# heeeere fishy-fishy,



## Square Eye (Apr 22, 2006)

Loaded up and ready to go.






Has anyone here built a canoe or other type of boat? 

Got any pictures you could post?


Tom in KY, me and my minner is goin' to the river - gonna' catch me a fishy TODAY!!!


----------



## Square Eye (Apr 24, 2006)

Well, we didn't go to the river. We went to a farm pond Where I've been working for a while.






John and I had fun in the canoe for a while. He doesn't get the concept of rowing yet. He's too little to make much difference though.

In all we caught 14, one Warmouth and 13 Kentucky Spotted Bass. I love Rooster Tails and Mepp's in-line spinners.


----------



## oldslowchevy (Apr 24, 2006)

over all sounded like a good day.i haven't been fishing in years but i liked minny wackyer spiner baits and porkos.


----------



## TxBuilder (May 8, 2006)

Nice looking Heep!

Here is mine I just sold. No new pictures of my current beater.


----------



## Square Eye (May 8, 2006)

NICE!! 

8 lug axles,, Dana 60s?

40" tires?

With gas as high as it is, Jeeping may be too expensive a hobby to keep for some of us. Not that cost has ever been an issue for Jeepers. 

I haven't gotten too far into mine yet. I've had it 6 years now and only have $3000.00 in it including the original purchase price. It's not hard to have that much in axles with lockers, performance axle shafts and custom driveshafts, disc brake conversions, steering mods and regearing.

I'm certainly glad that I don't have to drive it every day. While I like driving it to the fishing holes, mud holes and hills; I'd rather leave it at home when I go to work. Your old one looks like it would be a nightmare to drive to work. Serious Jeeping requires a separate daily driver, IMHO.

Tx, What's your daily driver?
A Ferrari, Maseratti, Ford GT?


----------



## TxBuilder (May 8, 2006)

That is my DD still. Going to try to sell it soon to buy a used truck.


----------



## Square Eye (May 8, 2006)

9.8 subject matter, get outside and do something

9.2 form, nice lean, front end still up, no fear of a flop to the side

4.0 overall integrity, refinement, 10.00 if it's still running in that picture

10.00 sportsmanship, cuz I can't see if you're crying

3.4 ecological awareness, looks like watershed drain basin, no regular aquatic life forms. BUT, please don't try this in trout streams or farm ponds where fish live and cattle drink.

Dataset excerpts

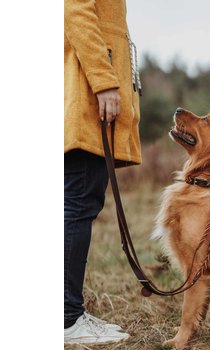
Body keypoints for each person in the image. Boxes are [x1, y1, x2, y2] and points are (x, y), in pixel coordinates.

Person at [64, 0, 141, 345]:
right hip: (87, 95)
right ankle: (66, 318)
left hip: (84, 92)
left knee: (78, 199)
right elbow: (74, 10)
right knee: (78, 201)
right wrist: (104, 80)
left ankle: (68, 311)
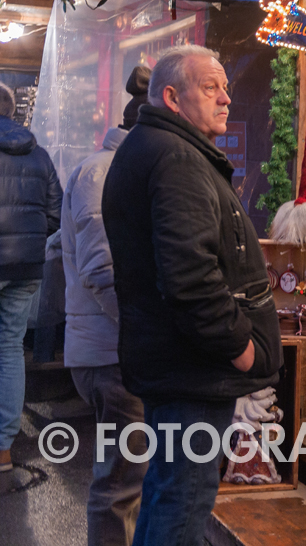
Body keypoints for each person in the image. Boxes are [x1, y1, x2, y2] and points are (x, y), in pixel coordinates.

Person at [103, 46, 282, 546]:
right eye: (210, 88)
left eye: (224, 87)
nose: (226, 98)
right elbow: (190, 278)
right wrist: (241, 348)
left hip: (178, 365)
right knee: (181, 503)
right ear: (172, 97)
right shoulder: (177, 157)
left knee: (170, 494)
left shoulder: (160, 148)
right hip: (192, 371)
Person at [63, 66, 150, 546]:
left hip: (117, 350)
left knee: (131, 481)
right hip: (113, 354)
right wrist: (148, 331)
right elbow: (101, 270)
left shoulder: (121, 169)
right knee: (120, 485)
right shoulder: (102, 172)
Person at [0, 82, 61, 472]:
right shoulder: (39, 155)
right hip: (26, 267)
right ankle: (3, 447)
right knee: (9, 348)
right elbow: (55, 213)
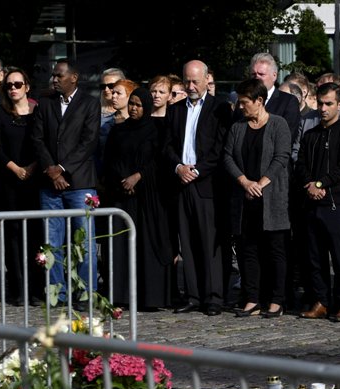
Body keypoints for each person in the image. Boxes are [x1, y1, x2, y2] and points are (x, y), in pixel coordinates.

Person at [31, 58, 101, 310]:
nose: (54, 79)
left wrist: (62, 169)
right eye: (53, 75)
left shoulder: (90, 104)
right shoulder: (45, 103)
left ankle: (85, 293)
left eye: (59, 75)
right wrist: (51, 170)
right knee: (52, 243)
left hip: (79, 182)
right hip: (49, 184)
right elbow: (37, 139)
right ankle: (56, 293)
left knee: (85, 243)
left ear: (74, 77)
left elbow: (89, 141)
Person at [163, 59, 231, 316]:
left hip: (207, 184)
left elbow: (220, 147)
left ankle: (214, 296)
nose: (190, 86)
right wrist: (179, 167)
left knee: (209, 242)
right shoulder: (176, 110)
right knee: (187, 241)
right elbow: (167, 145)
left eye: (195, 81)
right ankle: (193, 295)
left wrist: (198, 169)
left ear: (206, 80)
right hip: (181, 182)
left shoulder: (219, 108)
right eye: (187, 81)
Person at [222, 78, 291, 318]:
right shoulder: (238, 127)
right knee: (246, 250)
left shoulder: (278, 125)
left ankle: (276, 300)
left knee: (274, 251)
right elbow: (228, 156)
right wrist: (245, 182)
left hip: (271, 199)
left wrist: (261, 183)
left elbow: (281, 157)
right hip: (244, 200)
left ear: (259, 101)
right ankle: (252, 298)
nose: (240, 107)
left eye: (244, 102)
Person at [101, 87, 172, 309]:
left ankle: (149, 297)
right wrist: (122, 179)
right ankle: (120, 295)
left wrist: (138, 176)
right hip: (121, 195)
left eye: (138, 105)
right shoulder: (118, 131)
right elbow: (109, 160)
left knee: (146, 244)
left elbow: (159, 161)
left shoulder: (156, 130)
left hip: (147, 197)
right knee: (121, 244)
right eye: (131, 103)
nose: (133, 108)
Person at [296, 82, 340, 323]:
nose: (323, 108)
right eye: (320, 103)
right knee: (315, 257)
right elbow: (300, 164)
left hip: (336, 204)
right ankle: (321, 301)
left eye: (329, 104)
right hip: (311, 203)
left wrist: (320, 184)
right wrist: (310, 184)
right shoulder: (310, 134)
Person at [0, 67, 43, 307]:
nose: (13, 88)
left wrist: (31, 167)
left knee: (35, 235)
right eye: (9, 85)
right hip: (9, 180)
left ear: (27, 87)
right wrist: (15, 168)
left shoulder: (38, 111)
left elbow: (43, 143)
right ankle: (17, 288)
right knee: (12, 235)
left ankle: (36, 287)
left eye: (18, 84)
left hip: (34, 180)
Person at [248, 52, 301, 143]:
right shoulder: (243, 102)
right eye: (253, 74)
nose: (256, 78)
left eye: (261, 74)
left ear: (274, 76)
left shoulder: (288, 102)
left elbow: (287, 138)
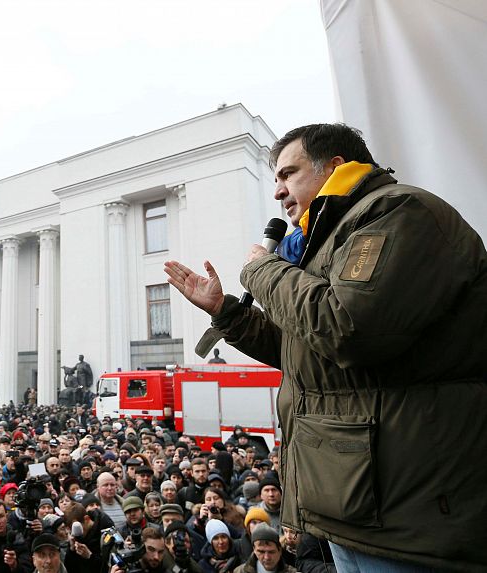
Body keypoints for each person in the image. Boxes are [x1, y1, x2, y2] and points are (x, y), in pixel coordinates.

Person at [164, 122, 487, 572]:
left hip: (404, 518)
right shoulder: (326, 241)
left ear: (336, 166)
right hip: (354, 504)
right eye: (275, 178)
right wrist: (227, 311)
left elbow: (348, 327)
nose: (278, 192)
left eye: (288, 174)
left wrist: (262, 271)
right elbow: (305, 350)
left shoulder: (394, 213)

== WORK TO COMPLETE ==
Please substitute "rig" for "beater" and give the fishing thread again, beginning at the words "over all sounded" and stopping after "my current beater.".

== EXERCISE OUTPUT ==
over all sounded like a good day.i haven't been fishing in years but i liked minny wackyer spiner baits and porkos.


----------



## TxBuilder (May 8, 2006)

Nice looking Heep!

Here is mine I just sold. No new pictures of my current rig.